For starters, Honda’s recent summer clearance promotion relied on Twitter and short-video sharing site Vine. If consumers used the hashtag #wantnewcar, the auto maker responded within a few hours to some of those unhappy car owners via a personalized Vine video, addressing their original tweet. Social media analytics platform Socialbakers studied the social media boost from the campaign and reported that there were about a few thousand tweets with that hashtag, and that the brand’s “average tweet engagement” rate nearly tripled in the first and second day of the campaign. Also, the automaker earned 1,020 new followers in the first day, compared to a six-month average of 242, and 2,292 mentions compared to a six-month average of 166.
“This results not only in many new conversations between Honda and its supporters that can help the company engage its audience but also enables a crowd-source of the most common problems car owners tend to have with their mechanical friends,” Socialbakers said.
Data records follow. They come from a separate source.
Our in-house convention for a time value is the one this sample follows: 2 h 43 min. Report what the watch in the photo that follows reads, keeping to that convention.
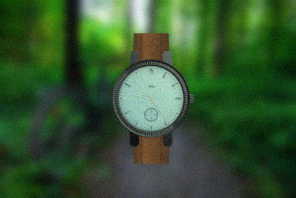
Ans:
9 h 24 min
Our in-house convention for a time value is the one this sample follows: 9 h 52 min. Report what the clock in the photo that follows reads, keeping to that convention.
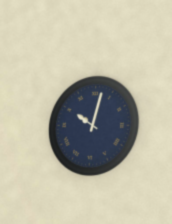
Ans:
10 h 02 min
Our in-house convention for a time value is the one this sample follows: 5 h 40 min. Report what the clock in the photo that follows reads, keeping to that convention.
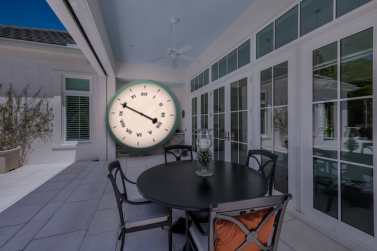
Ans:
3 h 49 min
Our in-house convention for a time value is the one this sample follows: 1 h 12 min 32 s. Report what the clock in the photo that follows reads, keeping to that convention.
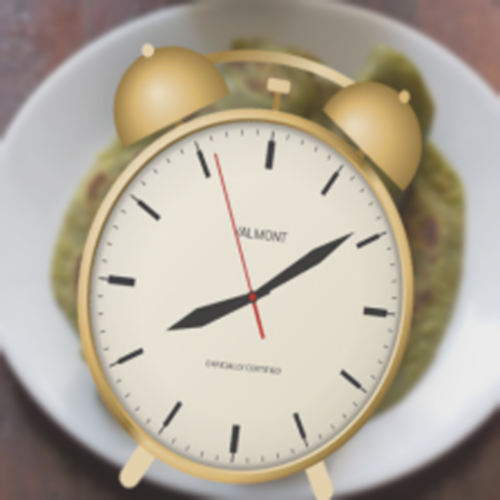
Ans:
8 h 08 min 56 s
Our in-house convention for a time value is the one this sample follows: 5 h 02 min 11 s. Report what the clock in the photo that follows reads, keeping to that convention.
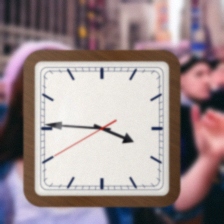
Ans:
3 h 45 min 40 s
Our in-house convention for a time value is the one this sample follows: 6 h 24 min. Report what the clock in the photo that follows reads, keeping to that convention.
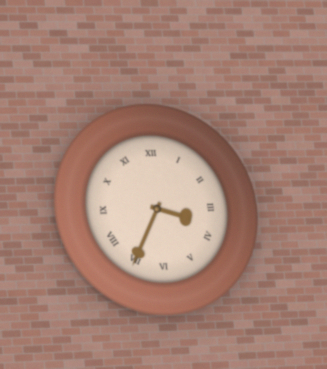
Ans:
3 h 35 min
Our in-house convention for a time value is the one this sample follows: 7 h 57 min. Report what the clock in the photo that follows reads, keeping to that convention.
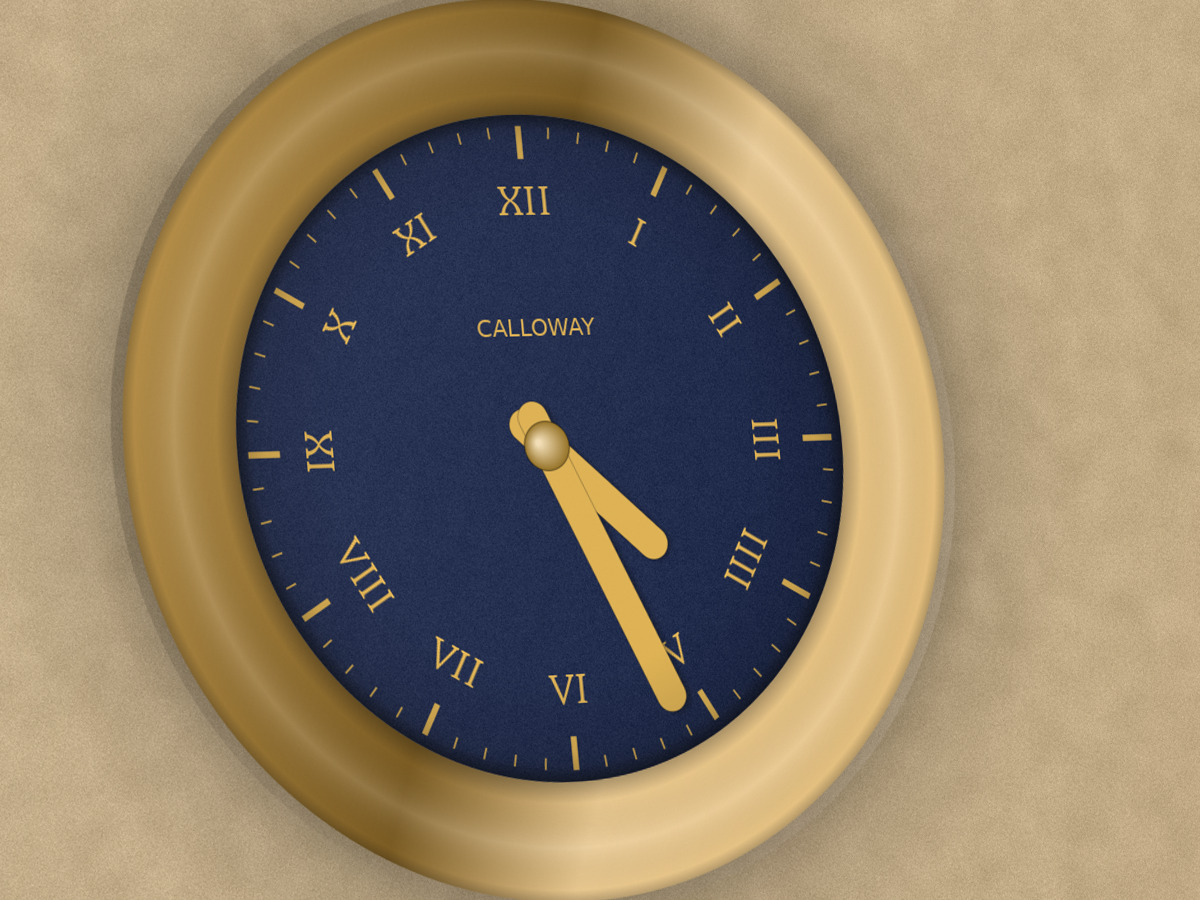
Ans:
4 h 26 min
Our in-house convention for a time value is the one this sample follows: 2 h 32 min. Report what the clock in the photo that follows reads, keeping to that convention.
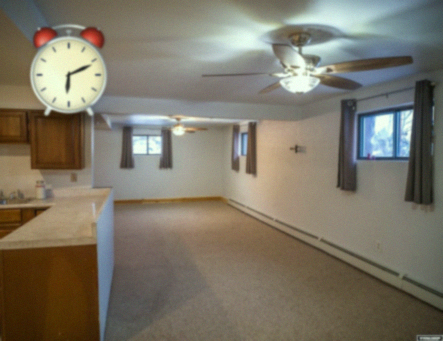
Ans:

As with most campaigns, the proof of the pudding is in the eating, and whether this results in a sales lift is still unknown. However, this kind of near real-time interaction can create a deeper emotional connection with Honda and perhaps build brand loyalty, Socialbakers posits.
Along those lines, Kellogg’s has boosted its ROI for programmatic marketing campaigns by five to six times by optimizing the campaigns in real time. Using comScore online tools to evaluate metrics such as the percent of impressions reaching the target, the frequency of exposure, and the targeting index, the marketer made adjustments on the fly that improved its overall real-time results.
Other recent developments in the real-time and targeting sphere included online video ad technology firm YuMe’s introduction of multiscreen household targeting tools that deliver interactive ads to various members of a home. Hyundai is on board as a launch partner, and is aiming to elevate overall purchase intent for its cars within a home.